The lines below must be transcribed exactly as given, with the images removed.

───

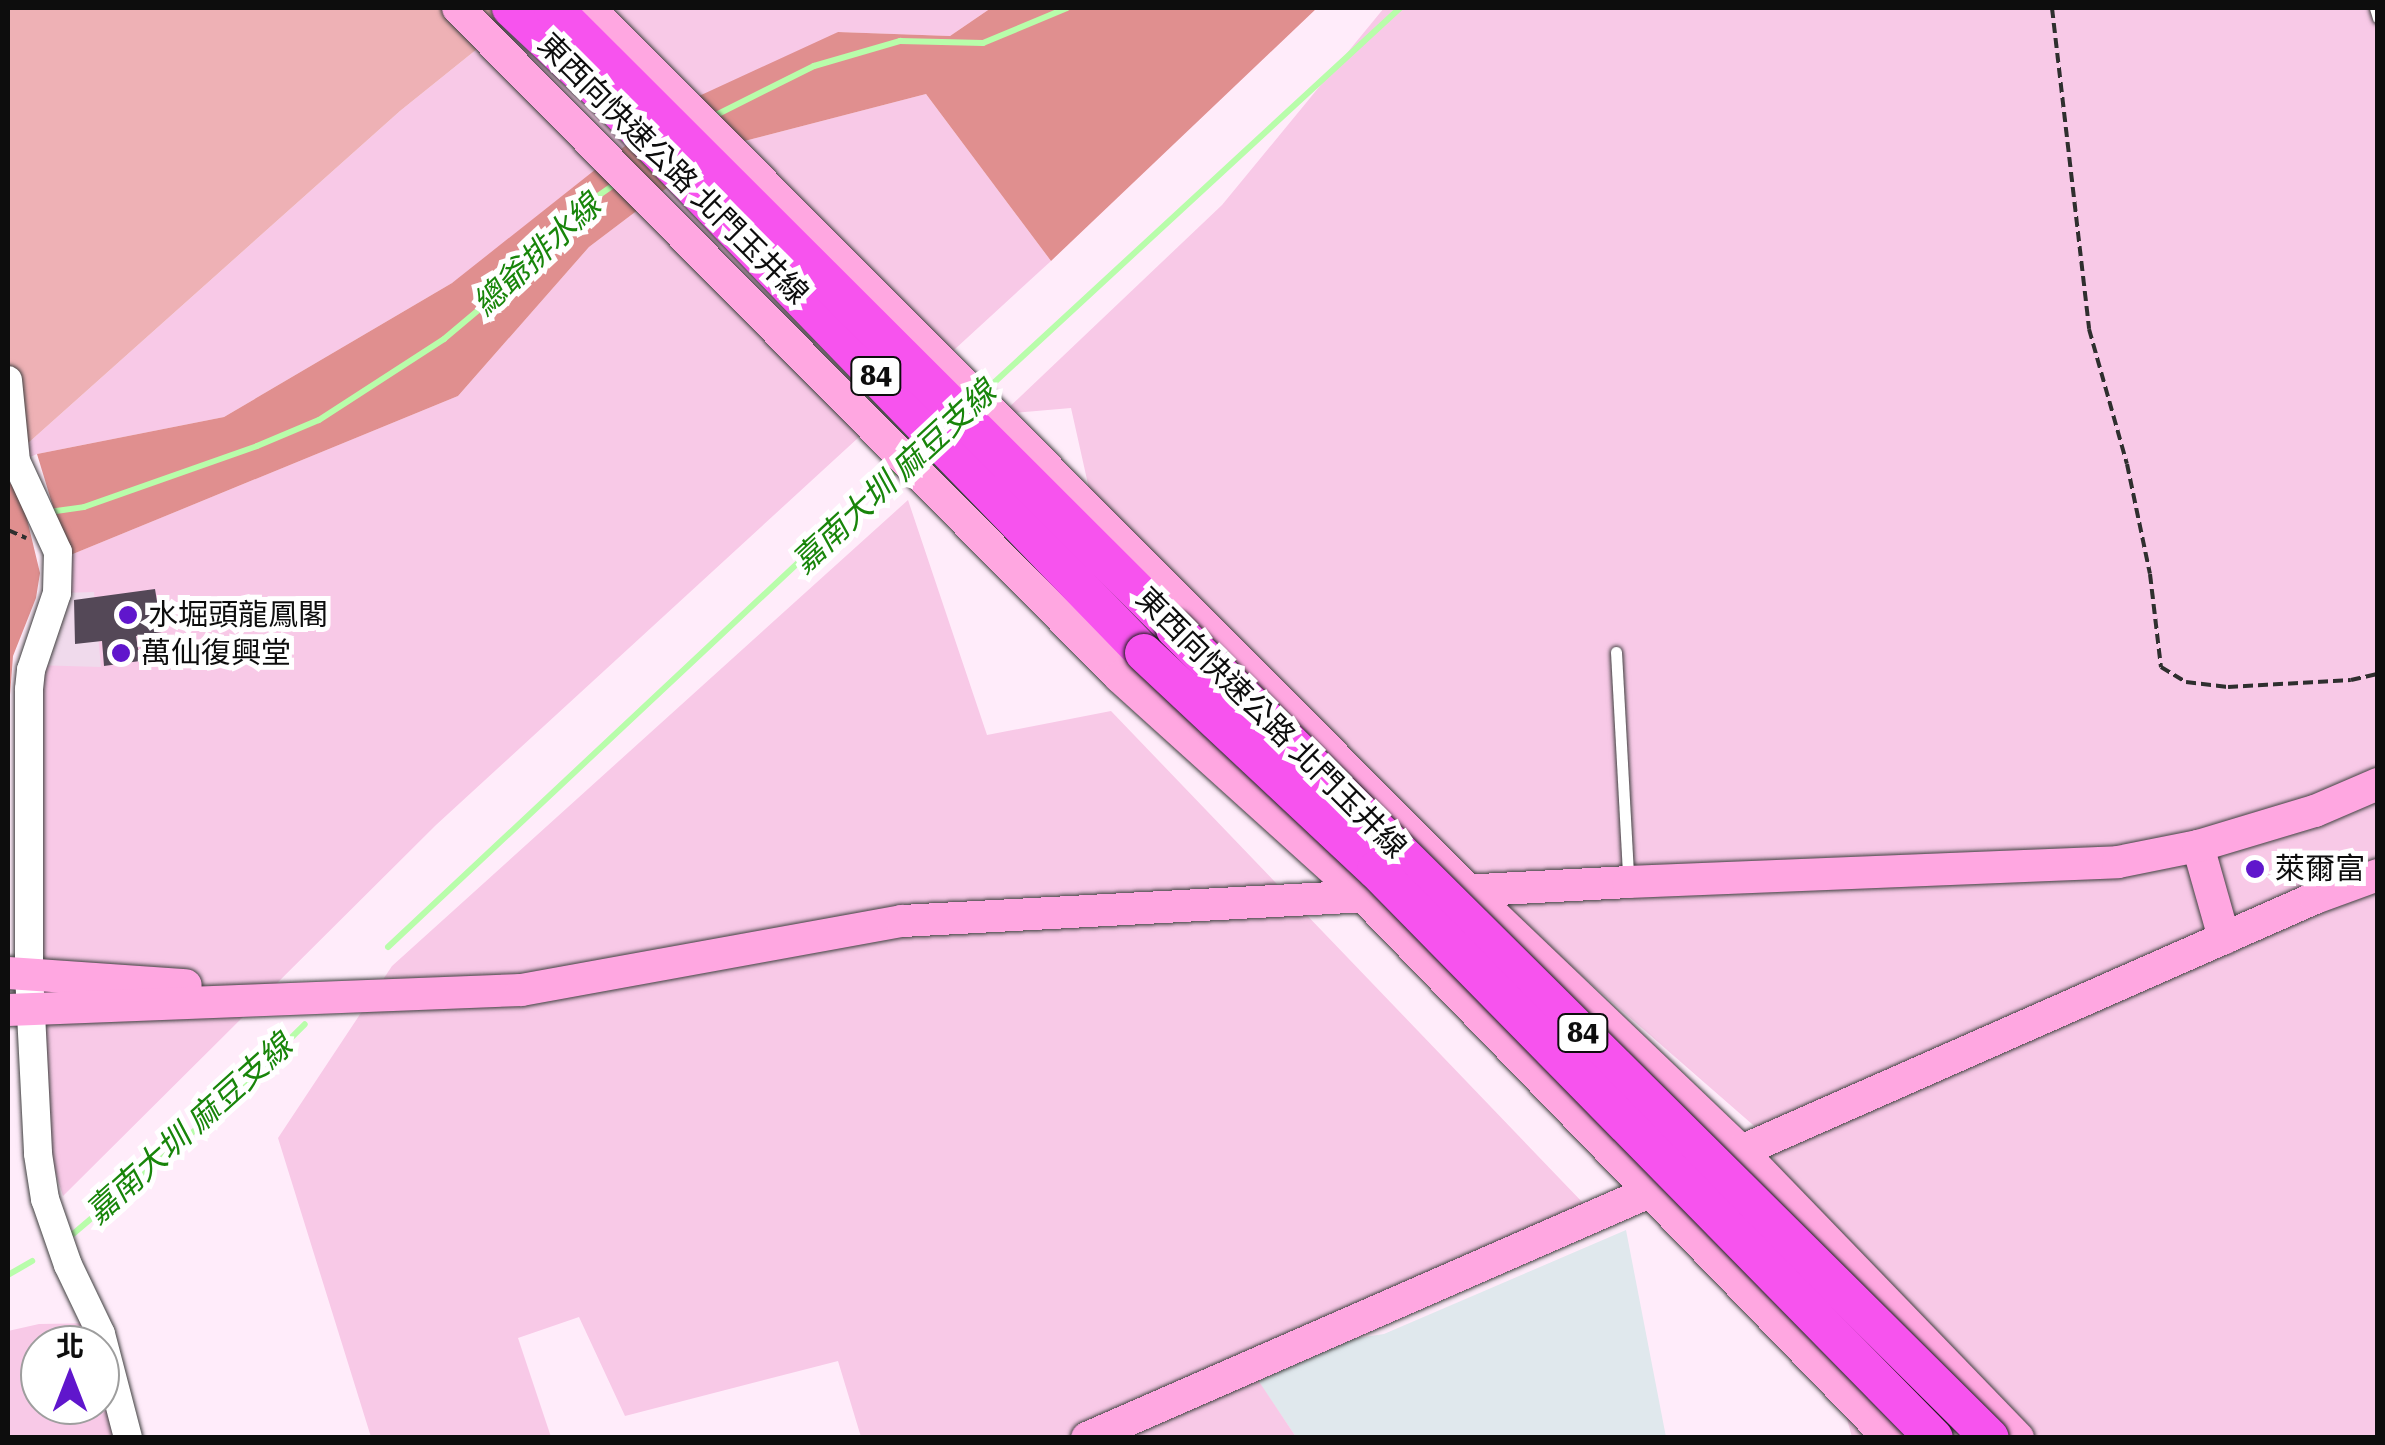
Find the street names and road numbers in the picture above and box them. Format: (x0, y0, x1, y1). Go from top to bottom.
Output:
street label: 東西向快速公路 北門玉井線 (530, 26, 816, 312)
road number: 84 (848, 353, 904, 399)
street label: 東西向快速公路 北門玉井線 (1128, 580, 1414, 866)
road number: 84 (1556, 1010, 1610, 1056)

───

### Task answer:
Find the street names and road numbers in the picture above and box them. Format: (x0, y0, x1, y1). Go from top to bottom.
Output:
street label: 東西向快速公路 北門玉井線 (530, 26, 816, 312)
road number: 84 (848, 353, 904, 399)
street label: 東西向快速公路 北門玉井線 (1128, 580, 1414, 866)
road number: 84 (1556, 1010, 1610, 1056)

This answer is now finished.